## [Texto del ejercicio]
La dueña de aquel negocio, Lupe, era una mujer muy alta, de anchas espaldas, y a la que no recuerdo haber visto sonreír más que para ridiculizar a alguien. En alguna ocasión, Pablo, un amigo que había viajado conmigo, también mesero, resbaló estrepitosamente mientras llevaba un platillo a entregar. Se trataba de un burrito gigante, el cual salió volando y aterrizó íntegro en la barra de bebidas mientras él ya estaba espaldas al suelo.

Famoso por su mala suerte, Pablo fue citado por Lupe una semana después en la oficina de las cámaras. La mujer le exigió al muchacho hora y fecha exactas del accidente. El mesero, nervioso porque presentía un regaño descomunal, en realidad sólo estaba ahí para ser objeto de burlas y de risas humillantes mientras la mujer veía una y otra vez su caída. En otra ocasión amenazó con encerrarme con el nido de ratas que abundaba en el traspatio que funcionaba como basurero en caso de que mi velocidad en el servicio no mejorase.

A Lupe solíamos llamarla Tronchatoro, recordando la novela de Roal Dahl, “Matilda”, que luego se adaptaría en una popular película, de culto en el género infantil hasta el día de hoy. Creo que es uno de los apodos más literarios que he escuchado en mi vida, además de ser sumamente acertado y pertinente.

La actitud de esta mujer era el primer llamado al racismo y a la discriminación que existía dentro del ambiente de trabajo. Si bien todos en el restaurante podíamos ser humillados por igual, su trato era muy distinto entre los universitarios y los cocineros. Mientras que para nosotros usaba la condescendencia en el día a día, en ellos le gustaba explayar su posición de poder, al borde de comunicarles un entorno constante de dominio y opresión.

## [Ítems incluidos]
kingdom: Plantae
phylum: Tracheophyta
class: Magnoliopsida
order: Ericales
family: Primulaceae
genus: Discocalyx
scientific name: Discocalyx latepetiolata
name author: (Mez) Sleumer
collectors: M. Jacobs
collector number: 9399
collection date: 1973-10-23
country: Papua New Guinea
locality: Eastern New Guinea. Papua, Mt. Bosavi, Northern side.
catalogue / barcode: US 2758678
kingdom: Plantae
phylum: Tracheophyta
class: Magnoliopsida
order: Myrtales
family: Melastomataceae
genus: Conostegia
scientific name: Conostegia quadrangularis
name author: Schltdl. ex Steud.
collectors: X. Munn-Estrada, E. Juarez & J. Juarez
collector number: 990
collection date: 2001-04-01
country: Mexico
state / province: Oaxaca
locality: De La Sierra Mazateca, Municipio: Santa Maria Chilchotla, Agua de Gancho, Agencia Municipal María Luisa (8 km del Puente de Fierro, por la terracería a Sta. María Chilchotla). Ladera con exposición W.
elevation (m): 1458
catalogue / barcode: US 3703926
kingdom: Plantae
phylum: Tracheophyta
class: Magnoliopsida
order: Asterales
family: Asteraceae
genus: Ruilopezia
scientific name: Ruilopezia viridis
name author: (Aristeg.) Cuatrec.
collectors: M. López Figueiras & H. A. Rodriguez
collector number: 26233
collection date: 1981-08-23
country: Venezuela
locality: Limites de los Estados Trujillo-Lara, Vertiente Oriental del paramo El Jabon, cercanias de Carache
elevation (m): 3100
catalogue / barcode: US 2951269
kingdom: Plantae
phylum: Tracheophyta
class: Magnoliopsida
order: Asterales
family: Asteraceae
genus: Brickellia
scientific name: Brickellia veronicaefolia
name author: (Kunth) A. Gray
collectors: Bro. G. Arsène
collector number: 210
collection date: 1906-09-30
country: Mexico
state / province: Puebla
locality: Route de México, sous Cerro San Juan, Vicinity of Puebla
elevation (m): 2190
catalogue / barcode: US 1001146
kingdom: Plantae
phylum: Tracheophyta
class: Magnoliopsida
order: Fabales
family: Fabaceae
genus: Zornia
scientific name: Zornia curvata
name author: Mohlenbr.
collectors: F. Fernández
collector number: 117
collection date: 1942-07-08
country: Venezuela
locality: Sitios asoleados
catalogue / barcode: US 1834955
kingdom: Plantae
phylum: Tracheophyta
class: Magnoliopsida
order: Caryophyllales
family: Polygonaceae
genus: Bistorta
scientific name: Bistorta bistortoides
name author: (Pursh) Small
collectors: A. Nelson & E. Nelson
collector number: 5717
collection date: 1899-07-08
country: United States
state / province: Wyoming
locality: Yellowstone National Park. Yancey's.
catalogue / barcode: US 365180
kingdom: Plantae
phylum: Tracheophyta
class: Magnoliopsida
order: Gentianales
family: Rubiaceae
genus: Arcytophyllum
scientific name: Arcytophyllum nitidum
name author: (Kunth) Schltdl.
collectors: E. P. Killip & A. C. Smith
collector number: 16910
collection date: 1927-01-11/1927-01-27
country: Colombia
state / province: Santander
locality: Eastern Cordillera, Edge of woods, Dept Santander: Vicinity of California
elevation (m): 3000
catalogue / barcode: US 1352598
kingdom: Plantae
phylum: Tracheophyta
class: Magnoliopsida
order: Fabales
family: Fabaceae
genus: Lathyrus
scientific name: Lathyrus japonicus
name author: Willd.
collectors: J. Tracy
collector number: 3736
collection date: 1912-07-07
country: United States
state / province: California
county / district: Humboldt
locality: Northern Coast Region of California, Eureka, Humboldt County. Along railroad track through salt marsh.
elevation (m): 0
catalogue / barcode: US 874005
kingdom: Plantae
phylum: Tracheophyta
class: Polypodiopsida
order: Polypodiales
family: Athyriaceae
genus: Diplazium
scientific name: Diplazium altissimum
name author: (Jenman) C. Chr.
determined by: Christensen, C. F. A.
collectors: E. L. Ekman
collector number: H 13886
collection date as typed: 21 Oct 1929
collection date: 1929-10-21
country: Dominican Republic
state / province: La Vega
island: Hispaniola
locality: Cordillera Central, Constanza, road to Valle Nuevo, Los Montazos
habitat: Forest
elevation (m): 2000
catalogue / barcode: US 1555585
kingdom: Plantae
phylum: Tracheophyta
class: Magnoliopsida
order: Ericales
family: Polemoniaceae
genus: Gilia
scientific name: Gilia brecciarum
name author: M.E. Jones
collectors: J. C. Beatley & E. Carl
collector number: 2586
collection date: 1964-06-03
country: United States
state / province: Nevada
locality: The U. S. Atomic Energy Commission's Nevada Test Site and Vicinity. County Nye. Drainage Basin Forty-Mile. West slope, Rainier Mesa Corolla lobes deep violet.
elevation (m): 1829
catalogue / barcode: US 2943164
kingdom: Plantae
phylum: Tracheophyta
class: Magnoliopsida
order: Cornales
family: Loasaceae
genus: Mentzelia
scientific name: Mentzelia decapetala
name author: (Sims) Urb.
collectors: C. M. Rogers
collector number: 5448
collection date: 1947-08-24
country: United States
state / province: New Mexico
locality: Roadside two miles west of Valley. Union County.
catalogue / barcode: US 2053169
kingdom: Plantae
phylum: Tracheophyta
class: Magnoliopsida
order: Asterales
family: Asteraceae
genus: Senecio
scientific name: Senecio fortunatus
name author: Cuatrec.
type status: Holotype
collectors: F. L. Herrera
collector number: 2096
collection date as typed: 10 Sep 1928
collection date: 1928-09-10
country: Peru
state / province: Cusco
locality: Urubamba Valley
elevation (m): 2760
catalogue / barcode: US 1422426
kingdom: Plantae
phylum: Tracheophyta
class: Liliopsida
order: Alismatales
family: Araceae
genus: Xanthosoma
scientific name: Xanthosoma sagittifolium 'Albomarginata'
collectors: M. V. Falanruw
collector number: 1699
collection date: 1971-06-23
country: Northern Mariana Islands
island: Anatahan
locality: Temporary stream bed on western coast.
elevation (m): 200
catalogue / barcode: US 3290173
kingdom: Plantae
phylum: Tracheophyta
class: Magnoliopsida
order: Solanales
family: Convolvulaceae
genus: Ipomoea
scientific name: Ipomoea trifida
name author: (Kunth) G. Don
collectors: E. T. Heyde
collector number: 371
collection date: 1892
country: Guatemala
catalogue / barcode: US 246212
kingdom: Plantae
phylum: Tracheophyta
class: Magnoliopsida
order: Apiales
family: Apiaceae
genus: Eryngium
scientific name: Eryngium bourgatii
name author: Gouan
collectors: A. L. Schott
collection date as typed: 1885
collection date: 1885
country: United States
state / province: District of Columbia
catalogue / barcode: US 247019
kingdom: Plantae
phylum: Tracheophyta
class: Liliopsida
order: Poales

## [Objetivo del ejercicio]
Indica si cada afirmación coincide con el relato sobre Lupe. Responde sí o no y cita textualmente las palabras que lo deciden.
(a) Lupe citó a Pablo en la oficina de las cámaras el mismo día del accidente.
(b) El apodo Tronchatoro hace referencia a la novela «Matilda».
(c) Lupe trataba de la misma manera a los universitarios y a los cocineros.
Para responder basta con el relato sobre Lupe, sin consultar los ítems.

## [La respuesta]
(a) No: «una semana después».
(b) Sí: «recordando la novela de Roal Dahl, “Matilda”».
(c) No: «su trato era muy distinto entre los universitarios y los cocineros».